Woke up and quickly learned that despite my efforts last night, my video recording system failed completely. Even now, I am not really sure what went wrong, as not a single minute of video recorded, leaving me to conclude user error (i.e. I messed up). Another example of a frustrating moment in field biology, however I knew there was no use stressing over it too much.

I headed out to check out another botanical area, referred to as the Darlingtonia trail.  Darlingtonia, also called the California Pitcher Plant is an example of a serpentine soil loving plant. These carnivorous plants are usually found along perpetually wet areas, such as seeps or bogs. The hood and appendages of the plant secrete nectar that lures insects to the inside of the plant. Once inside, the transparent back of the hood tricks the insect into thinking it is a way out, but the slippery interior makes it impossible for insects to crawl out. The insects then slip into the water at the end of the “pitcher” and drown, where microbial organisms consume the insect and release essential minutes to the plant itself. The plants themselves look a little like cobras, with their tongues sticking out.

Darlingtonia bog

Darlingtonia bog

Example of the Cobra with split tongue

Example of the Cobra with split tongue

Following the botanical area, I hiked along the French Hill trail, which started along highway 199 and climbed for about 3 miles to where it met with French Hill Road. It was a nice hike, just challenging enough. Following the hike, I soothed my hot body and still slightly frazzled emotions with a chocolate milkshake at She-She’s, the local (and only) diner in the area.

Inside out flowers on the French Hill Trail

Inside out flowers on the French Hill Trail

Having finished my playback nights, tonight was another control night, consisting of just video and acoustic monitoring at my bat box. Strangely, when I hooked everything up, and even a few hours after when I double-checked my equipment, everything was working perfectly. It was as if the last day or two had never happened. Slightly frustrated, but mostly relieved, I went to bed that night praying to the Mayan and Caribbean bat ancestor gods that things would go the way they were supposed to.

July 12th, 2014

After retrieving my equipment in the morning, it appeared my prayers had not gone unanswered and everything seemed to have worked. The weather had cooled down quite a bit, and after some exploring of local trails, I spent the afternoon reading in the sunshine.

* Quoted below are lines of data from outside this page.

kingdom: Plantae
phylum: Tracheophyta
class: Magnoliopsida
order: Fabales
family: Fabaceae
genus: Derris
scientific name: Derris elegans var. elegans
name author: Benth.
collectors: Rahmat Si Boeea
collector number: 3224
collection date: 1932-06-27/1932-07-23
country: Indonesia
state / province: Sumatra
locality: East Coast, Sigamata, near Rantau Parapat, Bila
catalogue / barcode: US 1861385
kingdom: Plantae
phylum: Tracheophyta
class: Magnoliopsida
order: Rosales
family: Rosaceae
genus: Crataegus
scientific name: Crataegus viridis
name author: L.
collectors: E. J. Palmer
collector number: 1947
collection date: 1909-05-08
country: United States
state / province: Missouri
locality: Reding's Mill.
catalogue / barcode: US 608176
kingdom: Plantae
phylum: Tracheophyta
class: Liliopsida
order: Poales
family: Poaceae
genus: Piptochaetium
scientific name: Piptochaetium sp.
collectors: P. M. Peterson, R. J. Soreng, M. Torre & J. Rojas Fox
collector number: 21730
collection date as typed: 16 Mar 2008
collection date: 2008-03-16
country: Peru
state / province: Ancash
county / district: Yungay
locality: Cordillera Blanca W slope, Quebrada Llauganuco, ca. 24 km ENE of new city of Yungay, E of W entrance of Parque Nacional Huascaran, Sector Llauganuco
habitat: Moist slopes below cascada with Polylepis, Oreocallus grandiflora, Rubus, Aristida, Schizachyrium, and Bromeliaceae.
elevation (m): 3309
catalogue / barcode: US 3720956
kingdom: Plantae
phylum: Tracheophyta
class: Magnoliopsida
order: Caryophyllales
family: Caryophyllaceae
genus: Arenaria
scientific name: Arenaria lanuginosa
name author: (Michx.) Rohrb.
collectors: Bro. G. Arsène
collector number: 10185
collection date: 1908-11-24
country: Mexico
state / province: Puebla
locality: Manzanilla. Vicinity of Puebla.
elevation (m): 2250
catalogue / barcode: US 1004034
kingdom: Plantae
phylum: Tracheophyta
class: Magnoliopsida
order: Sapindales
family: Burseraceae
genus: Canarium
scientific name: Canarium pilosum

As it approached sundown, I started to set up my equipment. However, the video camera was again not working. I tried multiple set ups, and even tried using both of my back-up cameras, but nothing was working. My patience with these electronics had reached a breaking point, and I made the executive decision to just return home, a night early. Once home, I would have the time and resources (such as internet and phone, as well as access to my more electronic savvy advisor) to more thoroughly troubleshoot my equipment and make the appropriate repairs/changes.

Despite the frustrations, I don’t want to sound like I am complaining. Frustrations, mistakes, lost data and more are all part of field work. Equipment malfunctions, batteries break, it rains, study animals die or radio collars fall off, floods wipe away vegetation plots…the list goes on. However, it is these challenges that make field work rewarding. The first week of data collection always has its ups and downs, and I will be able to take what I learned this week and apply it to the rest of my season. Up next, I’ll describe my second week of data collection and exploration in Umqua National Forest, Oregon.